━━━ SUPPLIED TEXT ━━━
How to do this with groupby (or otherwise)? (Was: iterblocks cookbook example)

Gerard Flanagan grflanagan at yahoo.co.uk
Mon Jun 4 16:42:11 CEST 2007


On Jun 4, 1:52 pm, Gerard Flanagan <grflana... at yahoo.co.uk> wrote:
> On Jun 2, 10:47 pm, Raymond Hettinger <pyt... at rcn.com> wrote:
>
>
>
> > On Jun 2, 10:19 am, Steve Howell <showel... at yahoo.com> wrote:
>
> > > George Sakkis produced the following cookbook recipe,
> > > which addresses a common problem that comes up on this
> > > mailing list:
>
> > ISTM, this is a common mailing list problem because it is fun
> > to solve, not because people actually need it on a day-to-day basis.
>
> > In that spirit, it would be fun to compare several different
> > approaches to the same problem using re.finditer, itertools.groupby,
> > or the tokenize module.  To get the ball rolling, here is one variant:
>
> > from itertools import groupby
>
> > def blocks(s, start, end):
> >     def classify(c, ingroup=[0], delim={start:2, end:3}):
> >         result = delim.get(c, ingroup[0])
━━━ RECORDS SHOWN ━━━
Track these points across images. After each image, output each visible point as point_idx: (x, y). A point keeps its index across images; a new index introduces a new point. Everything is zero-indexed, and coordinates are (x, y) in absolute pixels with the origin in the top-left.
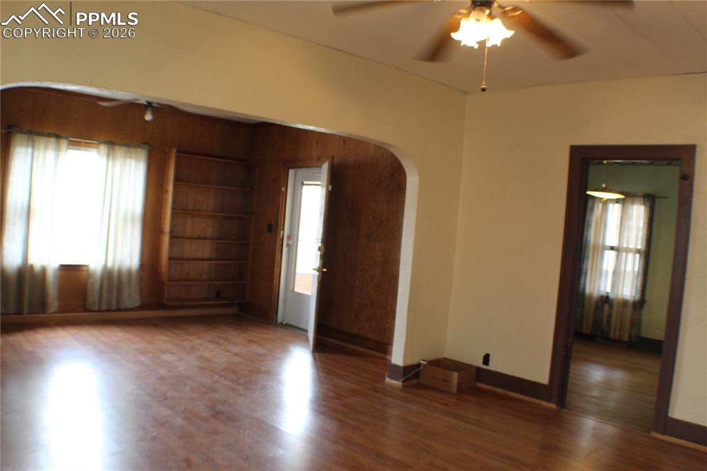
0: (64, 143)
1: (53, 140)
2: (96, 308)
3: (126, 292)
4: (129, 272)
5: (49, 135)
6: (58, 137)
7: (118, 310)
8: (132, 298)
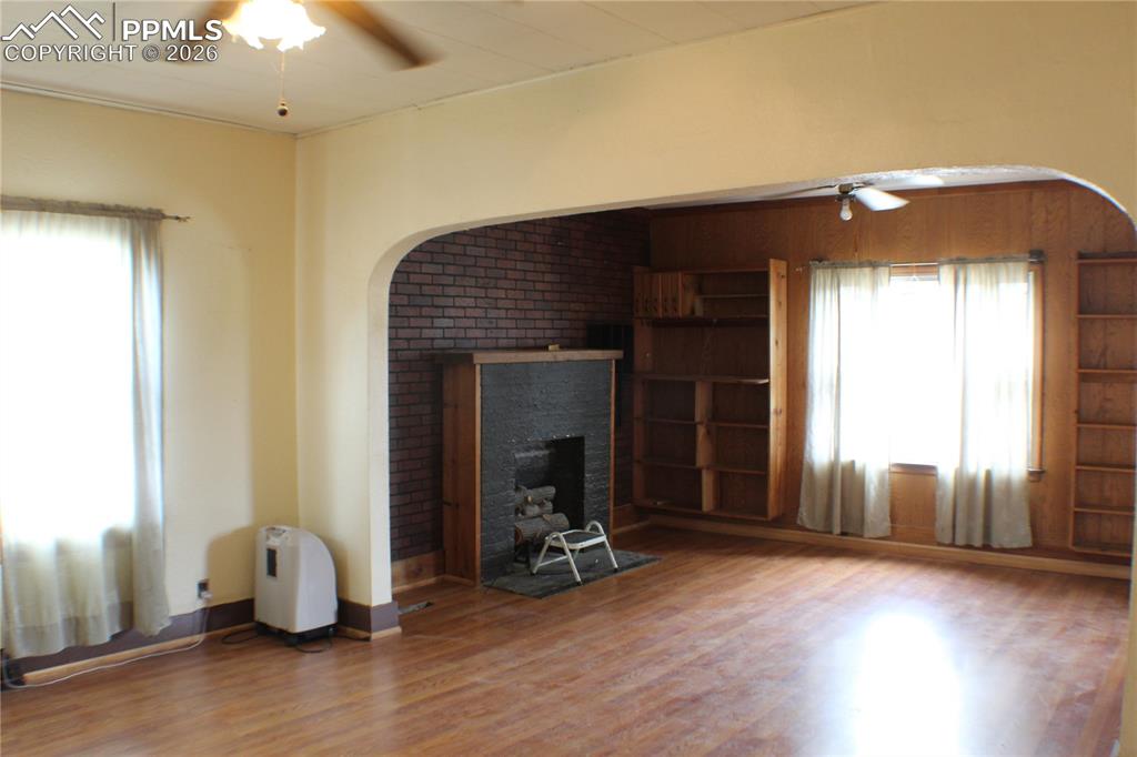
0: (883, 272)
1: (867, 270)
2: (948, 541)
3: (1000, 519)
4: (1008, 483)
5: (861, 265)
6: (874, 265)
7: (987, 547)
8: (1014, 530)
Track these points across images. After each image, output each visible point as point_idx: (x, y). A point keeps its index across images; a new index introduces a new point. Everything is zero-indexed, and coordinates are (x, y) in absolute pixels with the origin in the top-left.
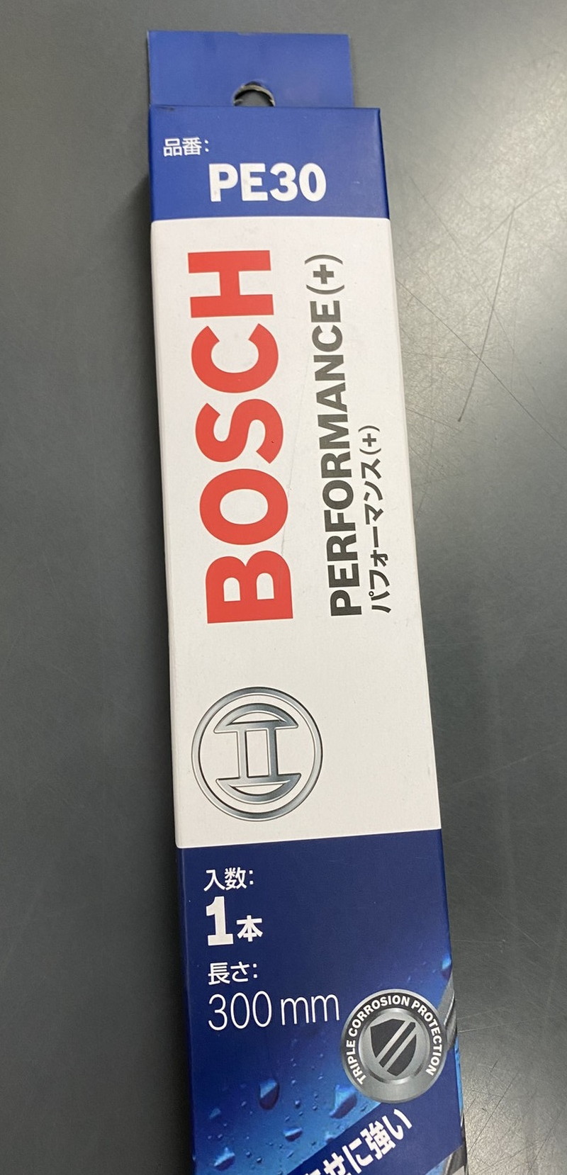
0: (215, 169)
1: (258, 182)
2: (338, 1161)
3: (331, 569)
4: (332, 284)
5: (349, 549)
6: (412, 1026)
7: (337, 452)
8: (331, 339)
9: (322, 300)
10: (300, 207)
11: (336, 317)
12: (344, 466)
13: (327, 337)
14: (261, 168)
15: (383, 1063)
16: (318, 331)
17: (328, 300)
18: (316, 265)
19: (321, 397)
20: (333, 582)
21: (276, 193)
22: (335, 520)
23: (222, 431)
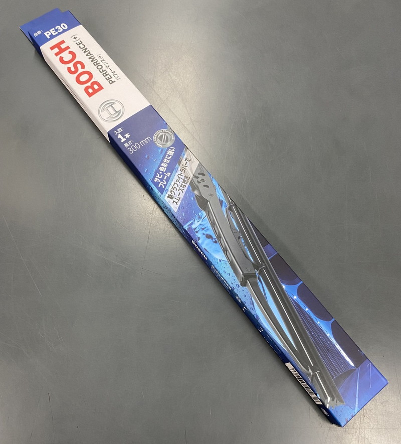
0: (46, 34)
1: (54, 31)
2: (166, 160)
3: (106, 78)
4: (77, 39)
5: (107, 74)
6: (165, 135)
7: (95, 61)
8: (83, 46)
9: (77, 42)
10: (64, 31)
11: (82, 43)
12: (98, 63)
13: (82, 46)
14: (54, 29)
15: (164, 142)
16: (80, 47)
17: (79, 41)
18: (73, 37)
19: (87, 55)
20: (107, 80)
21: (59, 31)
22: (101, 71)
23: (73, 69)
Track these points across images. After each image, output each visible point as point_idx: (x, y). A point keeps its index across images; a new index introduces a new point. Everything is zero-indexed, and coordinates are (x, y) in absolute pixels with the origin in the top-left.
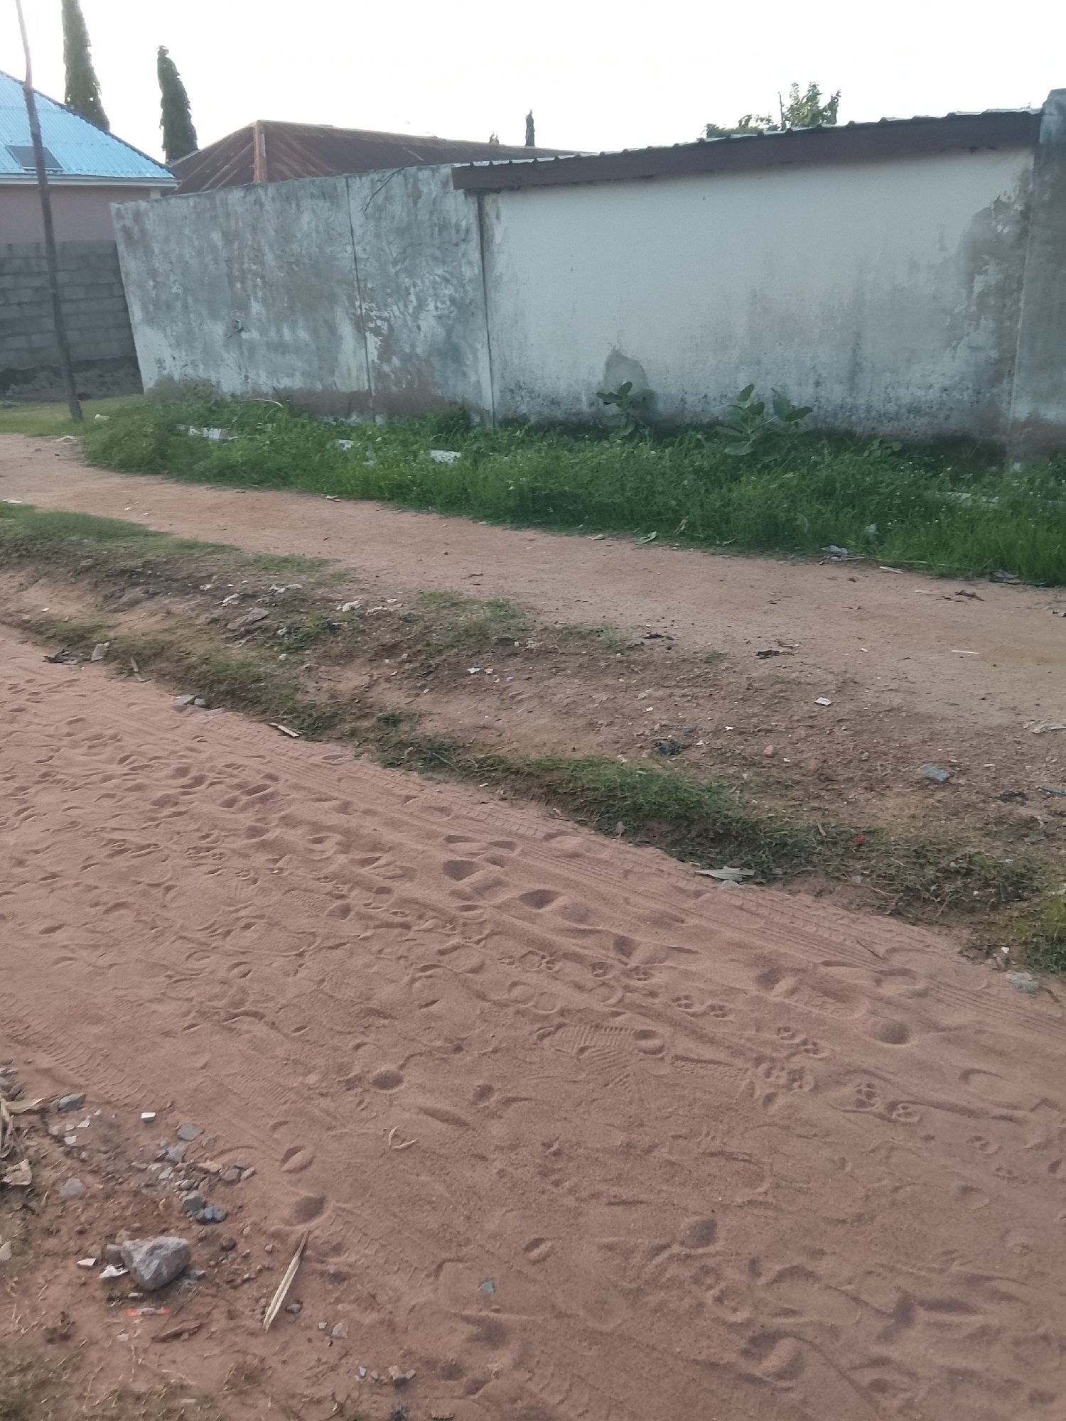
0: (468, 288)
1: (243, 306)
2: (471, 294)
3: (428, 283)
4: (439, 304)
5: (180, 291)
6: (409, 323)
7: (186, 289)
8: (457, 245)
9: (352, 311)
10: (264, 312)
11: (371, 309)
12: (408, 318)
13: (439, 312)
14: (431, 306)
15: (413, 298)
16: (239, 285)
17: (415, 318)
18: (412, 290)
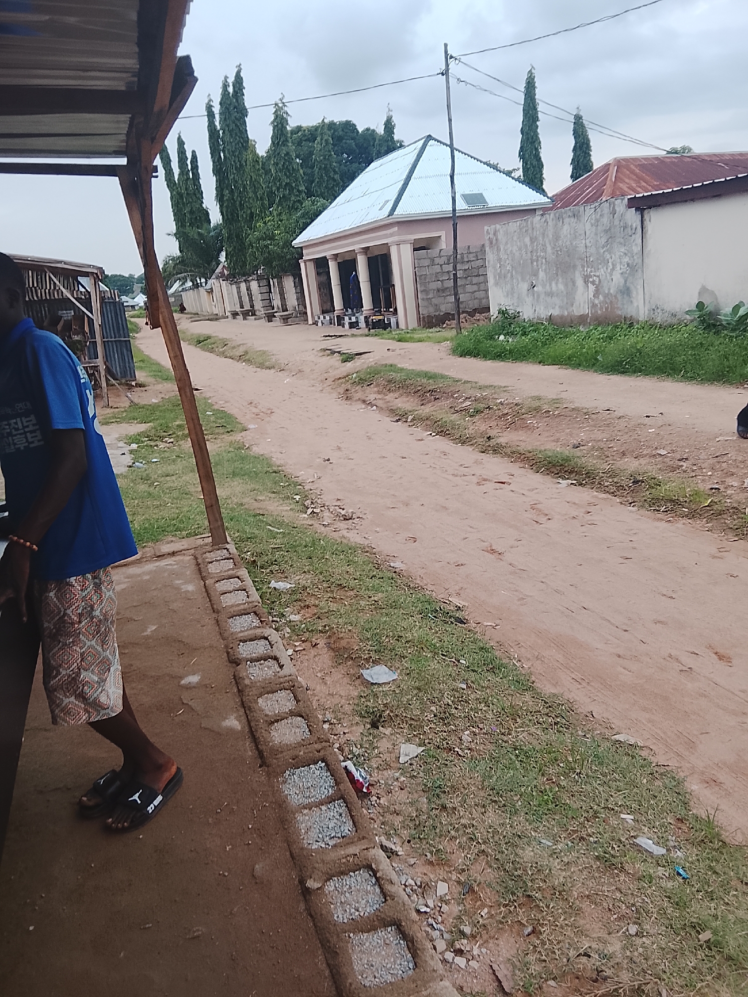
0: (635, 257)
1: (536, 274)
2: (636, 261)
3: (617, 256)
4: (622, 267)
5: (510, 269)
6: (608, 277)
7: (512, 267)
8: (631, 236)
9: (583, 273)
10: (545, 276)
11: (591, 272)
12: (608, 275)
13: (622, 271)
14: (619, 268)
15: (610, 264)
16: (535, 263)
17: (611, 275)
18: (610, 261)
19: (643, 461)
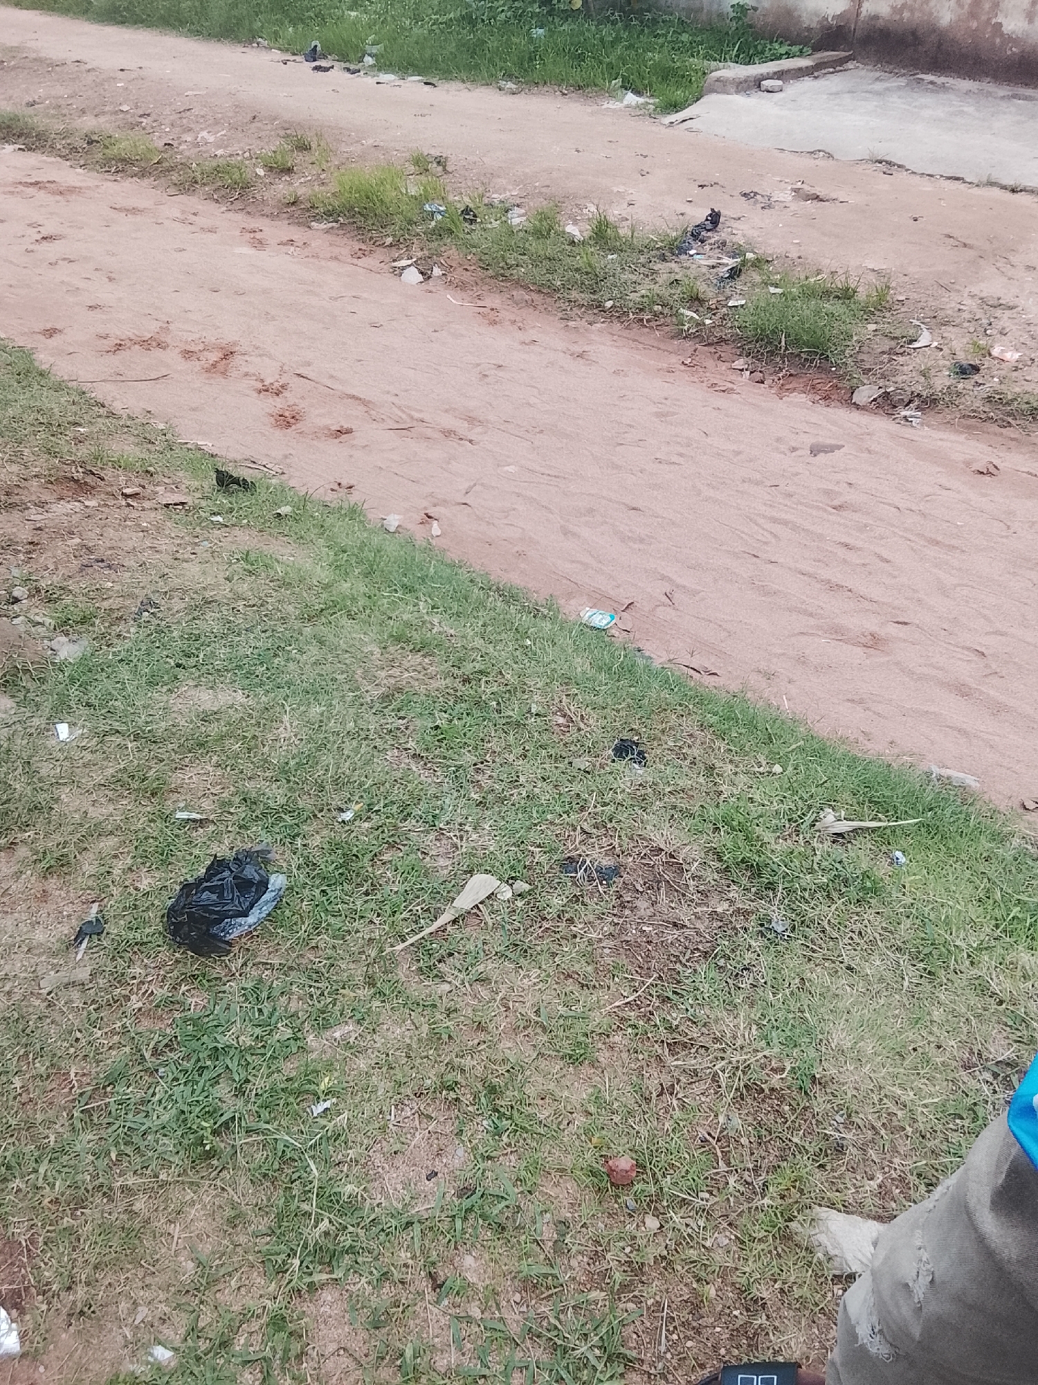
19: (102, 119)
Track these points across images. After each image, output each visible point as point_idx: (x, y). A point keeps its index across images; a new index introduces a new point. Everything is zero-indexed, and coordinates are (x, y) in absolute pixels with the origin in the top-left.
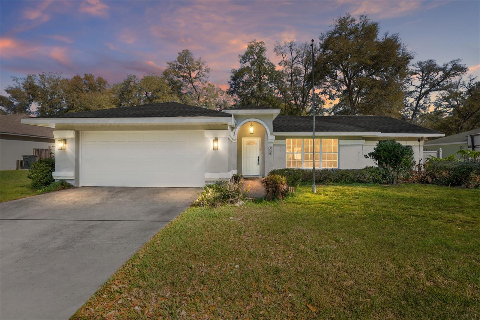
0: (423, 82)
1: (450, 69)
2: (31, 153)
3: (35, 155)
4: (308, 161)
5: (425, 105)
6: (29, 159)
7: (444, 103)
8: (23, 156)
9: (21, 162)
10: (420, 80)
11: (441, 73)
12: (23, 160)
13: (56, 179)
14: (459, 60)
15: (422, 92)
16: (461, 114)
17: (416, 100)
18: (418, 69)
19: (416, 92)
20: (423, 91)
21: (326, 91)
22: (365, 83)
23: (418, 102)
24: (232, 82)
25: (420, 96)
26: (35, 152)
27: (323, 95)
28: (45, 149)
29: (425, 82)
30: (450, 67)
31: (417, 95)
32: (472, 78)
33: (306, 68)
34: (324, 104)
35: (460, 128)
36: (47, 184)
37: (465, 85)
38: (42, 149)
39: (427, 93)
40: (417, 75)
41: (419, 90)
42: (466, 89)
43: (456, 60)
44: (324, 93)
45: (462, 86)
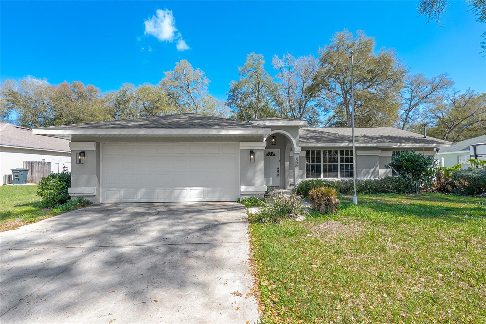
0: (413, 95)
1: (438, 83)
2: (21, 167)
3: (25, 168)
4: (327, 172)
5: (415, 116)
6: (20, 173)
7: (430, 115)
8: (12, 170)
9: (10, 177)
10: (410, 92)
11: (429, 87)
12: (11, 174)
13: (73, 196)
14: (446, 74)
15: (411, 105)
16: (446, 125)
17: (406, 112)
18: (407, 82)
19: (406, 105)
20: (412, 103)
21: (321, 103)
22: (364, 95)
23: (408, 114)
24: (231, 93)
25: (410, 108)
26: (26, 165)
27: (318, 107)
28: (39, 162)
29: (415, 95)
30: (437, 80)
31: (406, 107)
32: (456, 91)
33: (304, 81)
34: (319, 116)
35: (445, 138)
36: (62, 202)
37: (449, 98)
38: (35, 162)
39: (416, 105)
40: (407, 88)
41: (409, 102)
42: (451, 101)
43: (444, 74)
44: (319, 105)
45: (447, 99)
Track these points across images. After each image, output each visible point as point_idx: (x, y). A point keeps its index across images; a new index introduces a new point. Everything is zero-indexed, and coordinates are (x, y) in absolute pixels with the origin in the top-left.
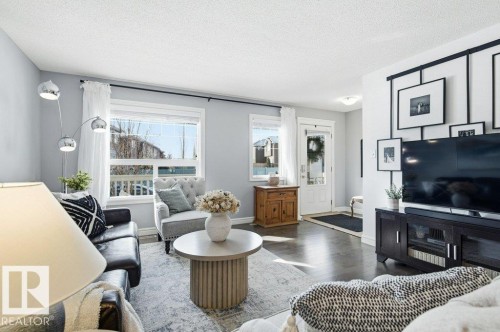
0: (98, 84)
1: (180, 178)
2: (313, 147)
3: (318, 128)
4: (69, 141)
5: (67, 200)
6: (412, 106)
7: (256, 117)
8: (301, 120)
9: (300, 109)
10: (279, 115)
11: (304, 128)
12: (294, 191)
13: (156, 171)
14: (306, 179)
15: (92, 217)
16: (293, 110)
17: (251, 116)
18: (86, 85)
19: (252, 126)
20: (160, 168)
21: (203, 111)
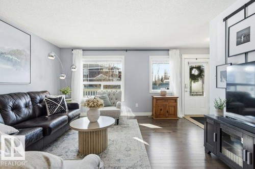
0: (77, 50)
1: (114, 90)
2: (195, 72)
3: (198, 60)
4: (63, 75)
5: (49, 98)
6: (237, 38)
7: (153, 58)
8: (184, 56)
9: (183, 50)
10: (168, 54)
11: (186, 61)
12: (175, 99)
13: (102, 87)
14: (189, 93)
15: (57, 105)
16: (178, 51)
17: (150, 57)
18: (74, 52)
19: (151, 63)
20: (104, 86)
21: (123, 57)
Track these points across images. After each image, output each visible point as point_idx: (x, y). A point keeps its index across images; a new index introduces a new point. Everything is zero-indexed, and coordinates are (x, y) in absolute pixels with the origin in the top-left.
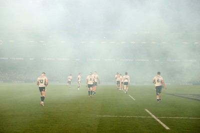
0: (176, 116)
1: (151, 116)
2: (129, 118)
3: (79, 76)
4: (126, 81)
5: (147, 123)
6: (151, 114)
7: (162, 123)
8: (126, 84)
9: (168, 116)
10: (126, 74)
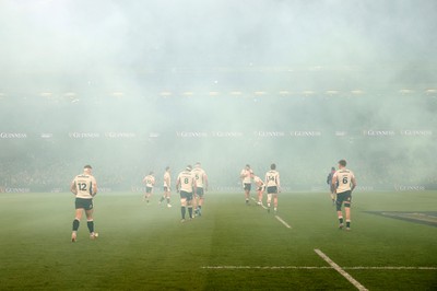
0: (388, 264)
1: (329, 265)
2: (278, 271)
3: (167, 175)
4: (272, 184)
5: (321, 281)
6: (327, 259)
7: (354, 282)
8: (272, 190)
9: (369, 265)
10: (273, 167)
━━━
TASK 1> List every person named in the groupby thread, giving each name once.
TASK 2> Output the part of the groupby thread that opens with the words containing "On Jun 4, 1:52" and closes with "a day-to-day basis.".
TASK 3> Pick up the groupby thread after its last line and continue it.

ANSWER 1>
Gerard Flanagan
Raymond Hettinger
Steve Howell
George Sakkis

ANSWER 2>
On Jun 4, 1:52 pm, Gerard Flanagan <grflana... at yahoo.co.uk> wrote:
> On Jun 2, 10:47 pm, Raymond Hettinger <pyt... at rcn.com> wrote:
>
>
>
> > On Jun 2, 10:19 am, Steve Howell <showel... at yahoo.com> wrote:
>
> > > George Sakkis produced the following cookbook recipe,
> > > which addresses a common problem that comes up on this
> > > mailing list:
>
> > ISTM, this is a common mailing list problem because it is fun
> > to solve, not because people actually need it on a day-to-day basis.

ANSWER 3>
> >         ingroup[0] = result in (1, 2)
> >         return result
> >     return [tuple(g) for k, g in groupby(s, classify) if k == 1]
>
> > print blocks('the <quick> brown <fox> jumped', start='<', end='>')
>
> > One observation is that groupby() is an enormously flexible tool.
> > Given a well crafted key= function, it makes short work of almost
> > any data partitioning problem.
>
> Can anyone suggest a function that will split text by paragraphs, but
> NOT if the paragraphs are contained within a [quote]...[/quote]
> construct.  In other words, the following text should yield 3 blocks
> not 6:
>
> TEXT = '''
> Lorem ipsum dolor sit amet, consectetuer adipiscing elit.
> Pellentesque dolor quam, dignissim ornare, porta et,
> auctor eu, leo. Phasellus malesuada metus id magna.
>
> [quote]
> Only when flight shall soar
> not for its own sake only
> up into heaven's lonely
> silence, and be no more
>
> merely the lightly profiling,
> proudly successful tool,
> playmate of winds, beguiling
> time there, careless and cool:
>
> only when some pure Whither
> outweighs boyish insistence
> on the achieved machine
>
> will who has journeyed thither
> be, in that fading distance,
> all that his flight has been.
> [/quote]
>
> Integer urna nulla, tempus sit amet, ultrices interdum,
> rhoncus eget, ipsum. Cum sociis natoque penatibus et
> magnis dis parturient montes, nascetur ridiculus mus.
> '''
>
> Other info:
>
> * don't worry about nesting
> * the [quote] and [/quote] musn't be stripped.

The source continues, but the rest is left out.